Я взял кожаную шкатулку и сунул в карман. Пока мы спускались по ступенькам и шли по аллее к полицейской машине, Карлотти сказал Гранди:
— Я оставлю вас в Сорренто. Попытайтесь разузнать, не знает ли кто Шеррарда и не видели ли его в Сорренто. Проверьте всех американских туристов, особенно приехавших в одиночку.
Я почувствовал, что пот у меня на лице, несмотря на жару, холодный.
III
Я добрался до Неапольского аэропорта без нескольких минут шесть. Мне сказали, что нью-йоркский самолет не опаздывает и вот-вот приземлится.

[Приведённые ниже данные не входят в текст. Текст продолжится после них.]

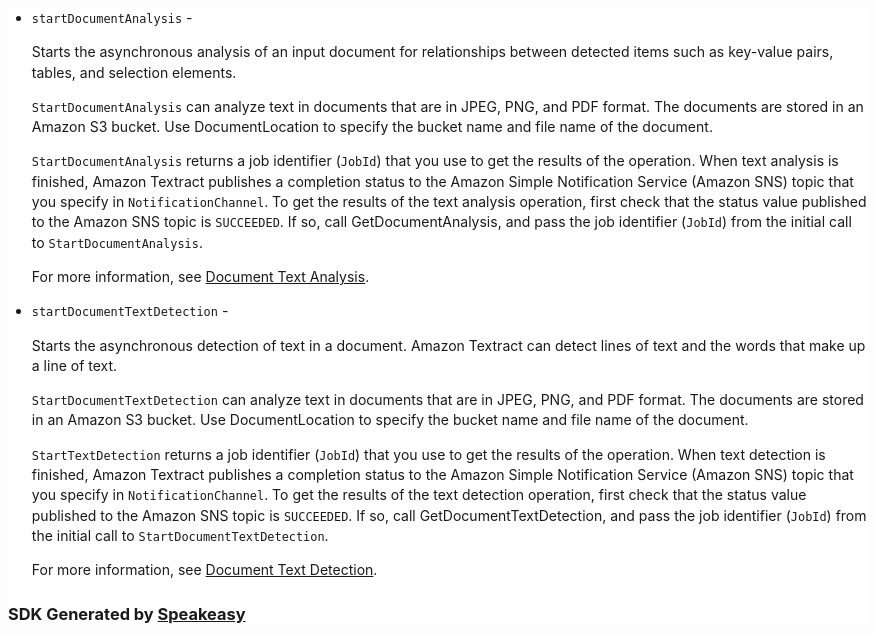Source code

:* `startDocumentAnalysis` - <p>Starts the asynchronous analysis of an input document for relationships between detected items such as key-value pairs, tables, and selection elements.</p> <p> <code>StartDocumentAnalysis</code> can analyze text in documents that are in JPEG, PNG, and PDF format. The documents are stored in an Amazon S3 bucket. Use <a>DocumentLocation</a> to specify the bucket name and file name of the document. </p> <p> <code>StartDocumentAnalysis</code> returns a job identifier (<code>JobId</code>) that you use to get the results of the operation. When text analysis is finished, Amazon Textract publishes a completion status to the Amazon Simple Notification Service (Amazon SNS) topic that you specify in <code>NotificationChannel</code>. To get the results of the text analysis operation, first check that the status value published to the Amazon SNS topic is <code>SUCCEEDED</code>. If so, call <a>GetDocumentAnalysis</a>, and pass the job identifier (<code>JobId</code>) from the initial call to <code>StartDocumentAnalysis</code>.</p> <p>For more information, see <a href="https://docs.aws.amazon.com/textract/latest/dg/how-it-works-analyzing.html">Document Text Analysis</a>.</p>
* `startDocumentTextDetection` - <p>Starts the asynchronous detection of text in a document. Amazon Textract can detect lines of text and the words that make up a line of text.</p> <p> <code>StartDocumentTextDetection</code> can analyze text in documents that are in JPEG, PNG, and PDF format. The documents are stored in an Amazon S3 bucket. Use <a>DocumentLocation</a> to specify the bucket name and file name of the document. </p> <p> <code>StartTextDetection</code> returns a job identifier (<code>JobId</code>) that you use to get the results of the operation. When text detection is finished, Amazon Textract publishes a completion status to the Amazon Simple Notification Service (Amazon SNS) topic that you specify in <code>NotificationChannel</code>. To get the results of the text detection operation, first check that the status value published to the Amazon SNS topic is <code>SUCCEEDED</code>. If so, call <a>GetDocumentTextDetection</a>, and pass the job identifier (<code>JobId</code>) from the initial call to <code>StartDocumentTextDetection</code>.</p> <p>For more information, see <a href="https://docs.aws.amazon.com/textract/latest/dg/how-it-works-detecting.html">Document Text Detection</a>.</p>



### SDK Generated by [Speakeasy](https://docs.speakeasyapi.dev/docs/using-speakeasy/client-sdks)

Я подошел к терминалу, закурил сигарету и стал ждать. Встречающих было четверо: две пожилые дамы, толстый француз и «платиновая» блондинка с бюстом, какой можно увидеть только на страницах «Эсквайра». На ней был белый костюм из акульей кожи и черная шляпка с гроздью бриллиантов, которые обошлись кому-то в кучу денег.
Я посмотрел на нее, и она обернулась. Наши взгляды встретились.
— Простите, вы не мистер Досон? — спросила она.
— Верно, — удивленно ответил я и снял шляпу.
— Я — миссис Шервин Чалмерс.
Я вытаращился на нее.
— Вы?! Разве мистер Чалмерс уже прибыл?
— О нет. Я делала кое-какие покупки в Париже на прошлой неделе, — сказала она, испытующе глядя на меня своими глубоко посаженными темно-фиолетовыми глазами. Она была красива, но слишком броска, как нью-йоркская театральная статистка. Вряд ли ей было больше 23–24 лет, но в ней чувствовался некий светский лоск, делавший ее старше. — Мой муж телеграфировал мне, чтобы я его встречала. Ужасная весть!
— Да. — Я теребил шляпу.
— Страшное дело… Она была так молода.
— Да уж куда хуже, — поддержал я. Мне стало неуютно под ее взглядом.
— Вы хорошо ее знали, мистер Досон?
— Почти не знал.
— Не могу понять, как можно вот так взять и свалиться.
— Полиция считает, что она делала снимки и не смотрела под ноги.
Шум прилетающего самолета прервал этот нескладный разговор.
— По-моему, это наш, — сказал я.
Мы стояли рядом, наблюдая за выходом. Через несколько минут появились пассажиры, Чалмерс — первым. Он быстро прошел через терминал. Я отошел в сторонку и дал ему поздороваться с женой. Они о чем-то поговорили, потом он подошел и пожал мне руку. Он жестко на меня посмотрел и сказал, что они хотят как можно скорее добраться до отеля, что пока говорить о Хелен он не желает, а хочет, чтобы я устроил ему встречу с полицией у него в номере в семь часов.
Они с женой сели на заднее сиденье «роллс-ройса», который я для них нанял, а я, поскольку присоединиться меня не пригласили, сел рядом с шофером.
В отеле Чалмерс отпустил меня, бросив: «В семь, Досон», — и лифт унес их на пятый этаж, а я остался внизу, пыхтя и отдуваясь.
Раньше я видел фотографии Чалмерса, но в жизни он казался даже больше своей натуральной величины. Хотя он был мал ростом, толст и похож на бочку, вокруг него витала какая-то аура, делавшая пигмеями тех, кто стоял рядом с ним. Он напомнил мне Муссолини в его лучшую пору. Лучше, пожалуй, и не опишешь. У него был такой же волевой подбородок, такое же круглое лицо и такие же колючие глаза. И это отец Хелен, девушки, хрупкая красота которой привлекла и едва не погубила меня! Невероятно!